A big focus of the study will be on a little-known enzyme found in the gum tissue called CD73 and how it affects both bone loss and metabolic function. Morandini said the mitochondria, the parts of the cell responsible for generating most of its energy, are the main players when it comes to providing the cell with resilience to delay metabolic disorders. They plan on investigating CD73’s impact on the mitochondria and their ability to protect the cell from aging and stress.
“As much as we can understand the mechanism of how the mitochondria dynamics influence the host response, it’s going to pave the way for us to identify biomarkers to early diagnose gum disease,” she said.

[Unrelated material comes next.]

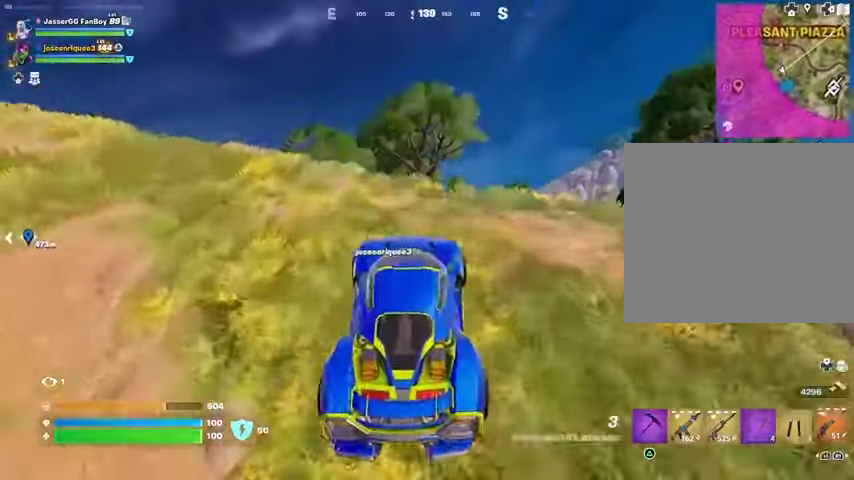
{"buttons": [], "left_stick": "center", "right_stick": "center", "events": [[100, "R1", "up"]]}
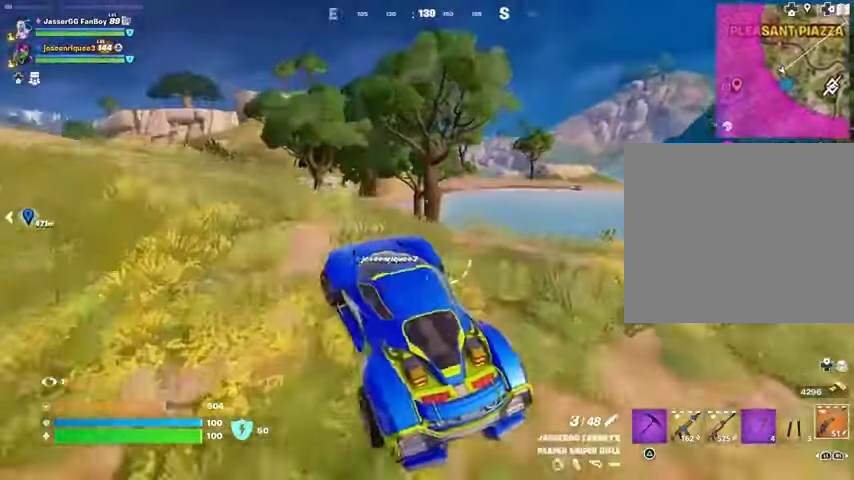
{"buttons": [], "left_stick": "center", "right_stick": "center", "events": [[200, "right_stick", "left"], [300, "right_stick", "center"]]}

To test their hypothesis, the pair has used an in vitro model to study the impact of inflammatory processes on the cells and an in vivo mouse model to study how metabolic dysfunction can affect the mice’s ability to recover from disease.

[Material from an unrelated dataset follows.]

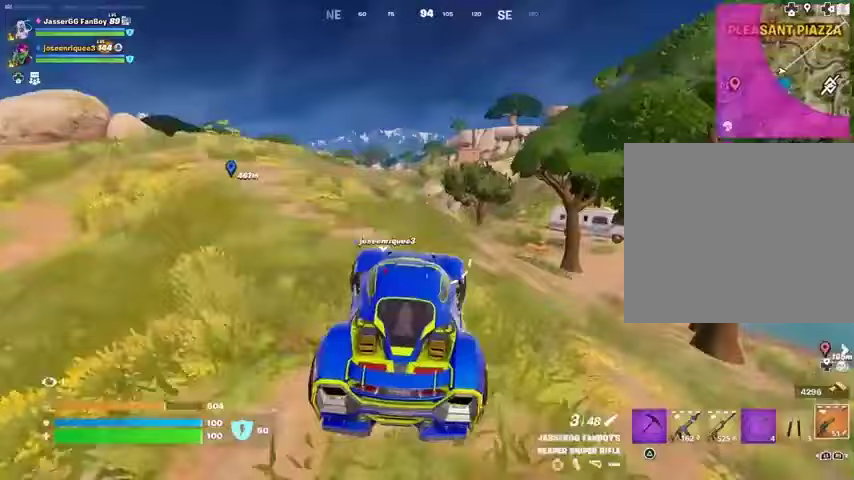
{"buttons": [], "left_stick": "center", "right_stick": "center", "events": [[133, "right_stick", "right"], [267, "right_stick", "center"]]}
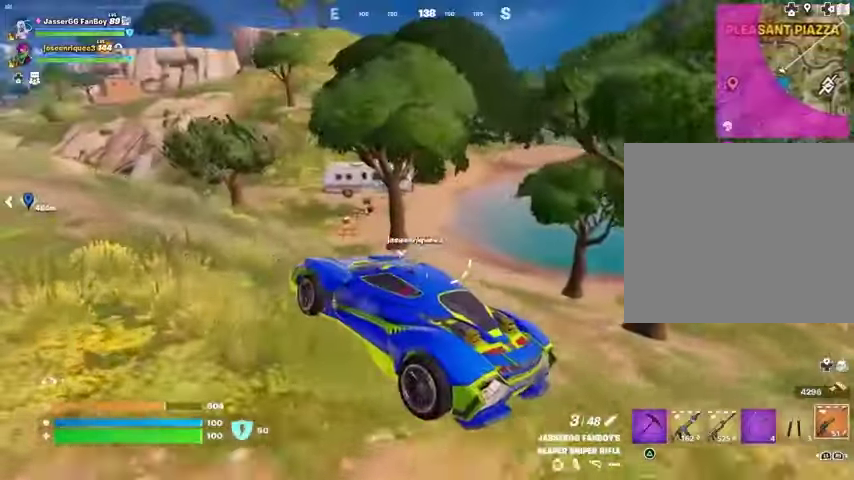
{"buttons": [], "left_stick": "center", "right_stick": "right", "events": [[433, "right_stick", "right"]]}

To do that, researchers feed the mice high-fat, high-calorie diets to gain weight. They also tie a suture to their back molars so they accumulate plaque and have a high chance of developing gum disease. Lean and obese mice with or without sutures are used as the control variables.
As part of the experiment, the scientists then treat the mice with medicinal interventions in hopes of preventing them from developing the disease.
“The mice have high blood sugar, high blood pressure. They have more lipids in the blood, and they also have more bone problems, as well,” Ramos said. “If you go to the clinic and ask a dentist to treat a patient with diabetes, they know that there will be some challenges. This is well-known, but why? Why do you have more failures in implants, for example, in a patient with diabetes? They will always be a periodontal patient because they have some underlying systemic condition. This is well-known that people with systemic disease, especially diabetes, obesity, dyslipidemia, hypertension, metabolic dysfunction in general, have poorer outcomes from therapeutic procedures.”
“So what we want with this study is to find causal links between these metabolic diseases and periodontal disease so that we can actually prevent this from happening,” Morandini said.

The duo doesn’t expect to have all of the answers after their five-year-long study, but they hope it will lay the foundation for catching periodontal disease early, creating improved treatments and prevention tactics for it and, in turn, metabolic diseases related to it. They hope this will be the groundwork for a scientific breakthrough that could change what we know about overall gum and metabolic health.
“We are building the foundation to say how the house can survive stress – the house is our body,” Morandini said. “So we need that foundation to know how the cells operate. What’s the mechanism inside the mitochondria that makes them communicate between tissues? If we can build knowledge of how to understand these mechanisms, then we can learn better strategies of how to prevent these diseases from happening.”
Uncovering more truths about periodontal disease to better serve the general public, putting taxpayer money to good use in creating a healthier world and training the future generation of researchers is what drives the couple to explore these medical pathways.
“It feels that we are on the right path – that we are moving the field forward by educating our students to be great health care providers and involving students in research so that they can be open-minded and think more critically to constantly evolve,” Morandini said.